Lane Line Detection Algorithm - Ultra-Fast-Lane-Detection

Lane line detection algorithms are usually classified into two types: one is based on semantic segmentation or instance segmentation based on visual features, such as LaneNet and SCNN, and the other is a model that solves the no-visual-clue problem by predicting the points where the lane lines are located by using visual features, such as Ultra-Fast-Lane-Detection, which is mentioned in this paper. Lane-Detection.

offical github : /cfzd/Ultra-Fast-Lane-Detection

paper : Ultra Fast Structure-aware Deep Lane Detection

The following figure shows the structure of the whole model, which can be basically divided into three parts: the Backbone, the Auxiliary part, and the Group Classification part used for the selection of lane line candidates. As you can see, since the part of the pipeline that participates in the final inference is only downsampled, unlike the segmentation model that has multiple rounds of upsampling, the overall computational effort of the model is quite low, and according to the results given in the paper, it can be as high as 300FPS.

The Backbone part uses a smaller ResNet18 or ResNet34, and downsamples to 4X as the final feature, which is actually a shallow feature, as segmentation models usually downsample to 16x or 32x. The paper also mentioned that using a larger sense field can achieve good detection results, which can greatly improve the inference speed of the model.

The Auxiliary section concatenates and upsamples three layers of shallow features for instance segmentation.
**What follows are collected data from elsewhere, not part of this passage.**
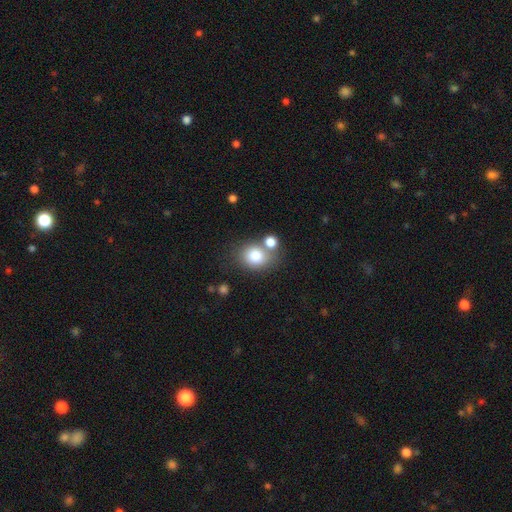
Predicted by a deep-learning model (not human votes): A smooth galaxy with no disk features (78%) that is round (63%). Merging: none (59%).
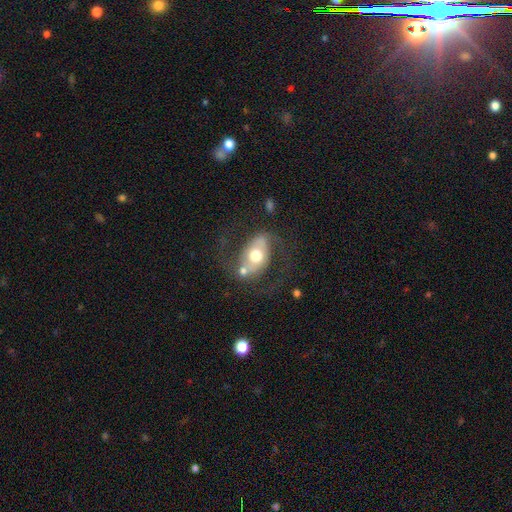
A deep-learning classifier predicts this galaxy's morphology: type=featured or disk (66%); edge-on=no (94%); bar=no (54%); spiral arms=yes (71%); bulge=moderate (65%); merging=none (57%).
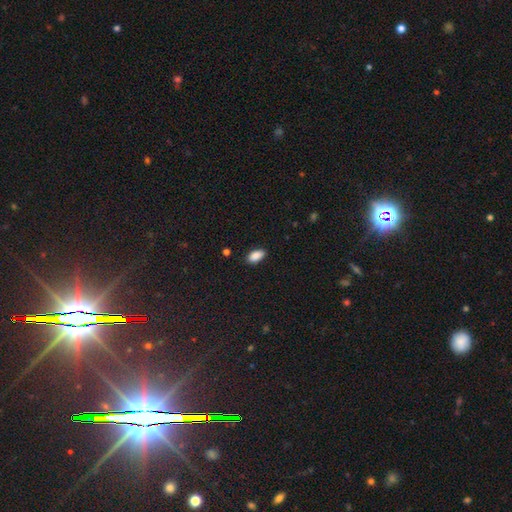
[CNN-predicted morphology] smooth_or_featured: smooth (p=0.89) [alt: star or artifact p=0.08]
how_rounded: in between (p=0.93) [alt: cigar-shaped p=0.04]
merging: none (p=0.87) [alt: minor disturbance p=0.10]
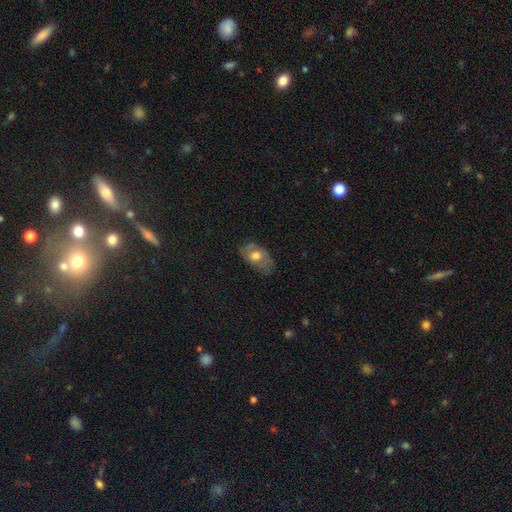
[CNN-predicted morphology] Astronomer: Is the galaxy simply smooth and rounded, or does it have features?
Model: smooth — 51% (runner-up: featured or disk, 40%).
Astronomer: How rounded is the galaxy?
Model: in between — 88%.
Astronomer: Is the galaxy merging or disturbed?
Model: none — 60%.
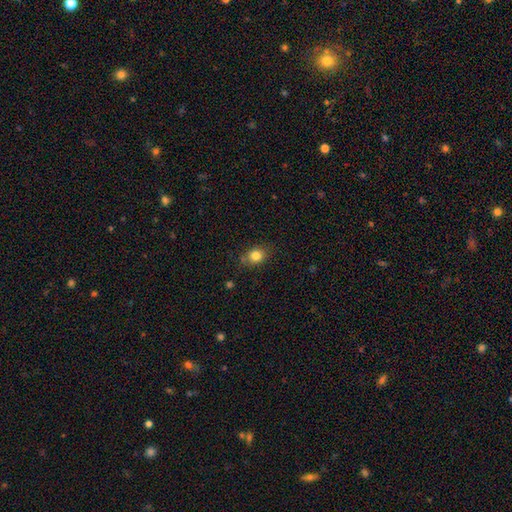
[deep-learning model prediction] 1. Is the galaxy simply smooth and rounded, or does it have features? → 82% smooth, 11% star or artifact, 7% featured or disk.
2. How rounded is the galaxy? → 60% round, 39% in between, 1% cigar-shaped.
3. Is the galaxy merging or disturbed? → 76% none, 16% minor disturbance, 4% merger, 4% major disturbance.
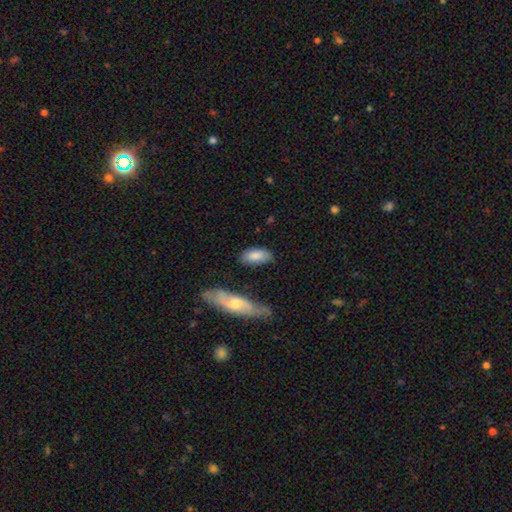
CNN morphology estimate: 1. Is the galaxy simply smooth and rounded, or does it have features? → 81% smooth, 13% featured or disk, 6% star or artifact.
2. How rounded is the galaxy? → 89% in between, 8% cigar-shaped, 3% round.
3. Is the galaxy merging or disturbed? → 67% none, 22% minor disturbance, 6% major disturbance, 5% merger.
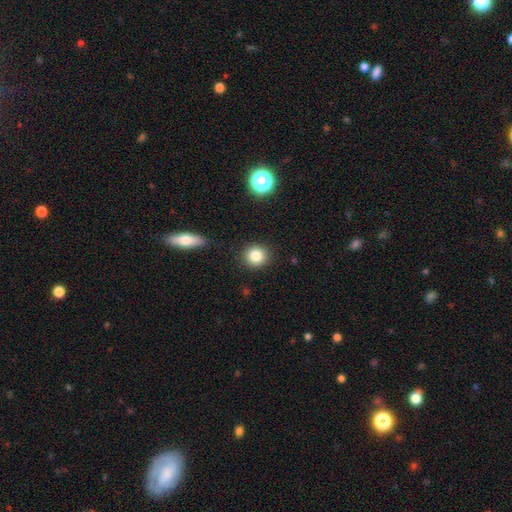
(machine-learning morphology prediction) Q: Smooth or featured?
A: smooth (83%); runner-up: star or artifact (11%)
Q: How rounded?
A: round (89%); runner-up: in between (10%)
Q: Merging?
A: none (89%); runner-up: minor disturbance (7%)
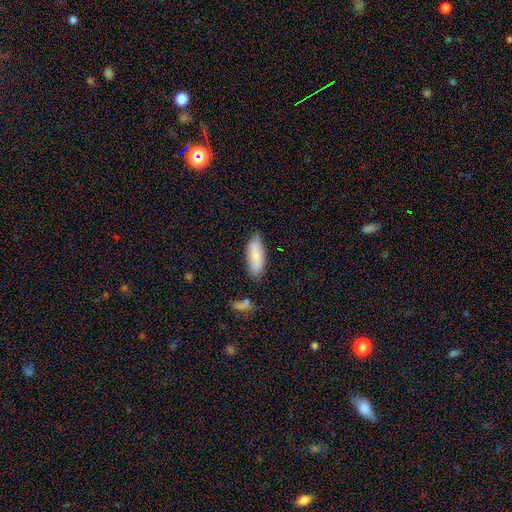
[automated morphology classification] A smooth galaxy with no disk features (80%) that is in between round and cigar-shaped (70%).

Vote fractions:
- Smooth or featured? smooth: 80% / featured or disk: 13% / star or artifact: 6%
- How rounded? in between: 70% / cigar-shaped: 28% / round: 2%
- Merging? none: 73% / minor disturbance: 19% / major disturbance: 4% / merger: 4%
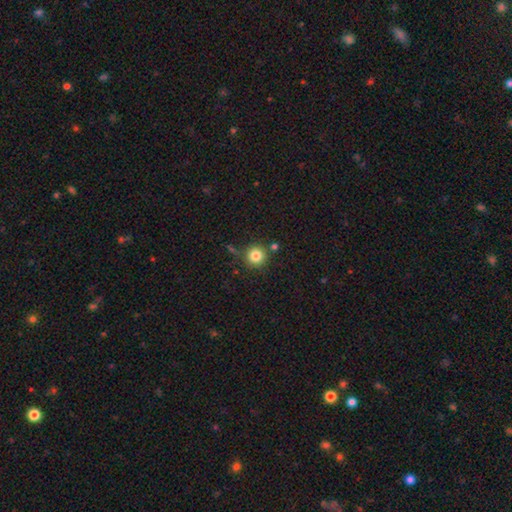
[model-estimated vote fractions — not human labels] The model was most divided on "smooth or featured": smooth: 82%, star or artifact: 12%, featured or disk: 7%. More confident: how rounded — round (94%); merging — none (82%).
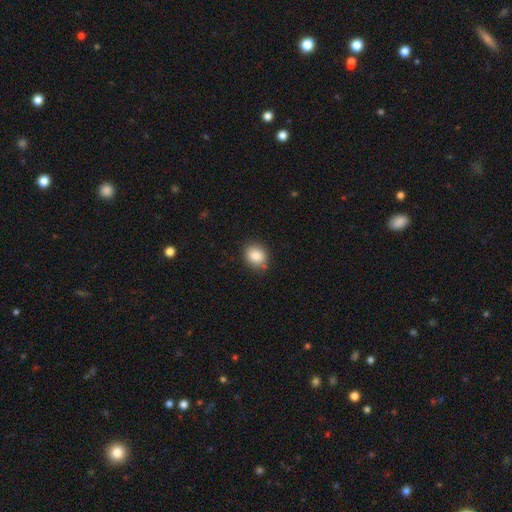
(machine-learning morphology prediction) type=smooth (87%); roundness=round (59%); merging=none (81%).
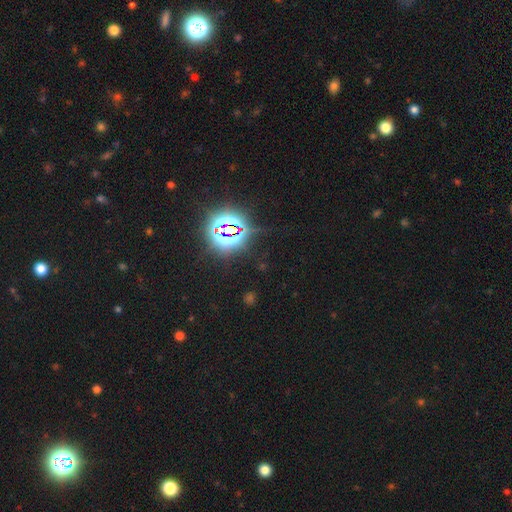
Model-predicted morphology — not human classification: Smooth or featured? star or artifact (82%)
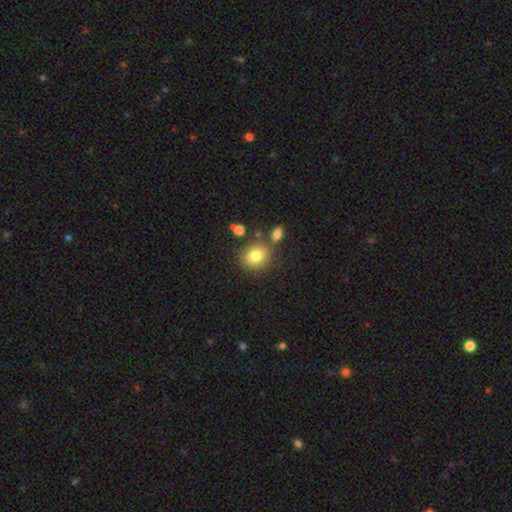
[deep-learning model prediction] Smooth or featured? smooth (80%)
How rounded? round (68%)
Merging? none (72%)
Its purpose is to enhance the visual features during the training process, without participating in the inference.

The Group Classification section is shown below, and the paper calls it a row-based selecting method based on global image features, i.e., row-indexing on global features to compute candidate points, which incorporates a priori assumptions into the task of lane line detection.

In this way, the a priori hypothesis is incorporated into the task of lane line detection.
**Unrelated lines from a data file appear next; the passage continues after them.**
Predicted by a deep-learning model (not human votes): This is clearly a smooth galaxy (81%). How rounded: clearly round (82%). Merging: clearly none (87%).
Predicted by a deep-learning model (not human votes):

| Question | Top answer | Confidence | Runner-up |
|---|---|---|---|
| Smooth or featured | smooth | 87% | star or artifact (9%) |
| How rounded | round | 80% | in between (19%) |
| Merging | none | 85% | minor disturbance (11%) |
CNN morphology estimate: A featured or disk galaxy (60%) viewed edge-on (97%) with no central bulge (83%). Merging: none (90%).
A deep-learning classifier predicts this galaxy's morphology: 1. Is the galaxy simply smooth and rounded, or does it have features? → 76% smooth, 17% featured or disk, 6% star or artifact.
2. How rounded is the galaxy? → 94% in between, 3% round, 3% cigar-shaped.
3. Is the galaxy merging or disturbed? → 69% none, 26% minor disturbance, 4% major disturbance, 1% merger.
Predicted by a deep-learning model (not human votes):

For the segmentation task, the size of the final feature map is HxWxC. The categorization is to be along the C direction, where the vector in the C direction represents the class to which the feature vector at a pixel location belongs; in this method, the size of the final feature map is hx(w+1)xC. h is to be sampled in the vertical direction, and the vector in the C direction represents the class to which the feature vector at a pixel location belongs. h is the number of rows to be sampled in the vertical direction (row anchor), h<H; w is the number of lane line candidate locations in the row direction (grid cell), w<W . C is the number of lane lines. The classification is along the w-direction, i.e., for each lane line, the probability of it appearing in each grid cell at a horizontal position is calculated in its predefined vertical direction h. The classification is done in the w-direction.

The Loss function used in the article is divided into three parts, namely, the multiclassification loss L_cls , the segmentation loss L_seg, and the lane structuring loss L_str . Among them, L_cls and L_seg are the two losses commonly used in common classification and segmentation tasks.

The purpose of the structuring loss is to constrain the shape of the predicted lane lines using a priori knowledge of the lane structure. Where L_sim is the similarity loss and L_shp is the shape loss.

The starting point for the similarity loss is that the distance between two neighboring points in the same lane should be as close as possible, and the L1 paradigm is used to constrain the distance.

The starting point for shape loss is based on the fact that most lane lines are straight, and even curves are mostly approximately straight. For the same lane line, the location of candidate points for lane lines on neighboring row achor should be chosen to be as close as possible. Ideally it should have a value of 0.

The Loc function is the expectation of the lane point in the jth row anchor of the i-th lane. Prob represents the probability that the kth position in the jth row anchor of lane i is a lane point. Since the background is not counted, the value of k starts from 1.

The paper gives the metric results as shown below, and its evaluation hardware should be an NVIDIA GTX 1080TI. This method greatly improves the inference speed while keeping the accuracy close, and is well suited for real-time detection tasks.

To test its real-world inference performance, I ran it in the NVIDIA RTX 3070+CUDA11+Pytorch1.7 environment. The inference performance of Ultra-Fast-Lane-Detection with a backbone of resnet18 and an input size of (288, 800, 3) is shown below, with a single batch inference speed of about 350FPS, which is basically the same as the results given in the paper.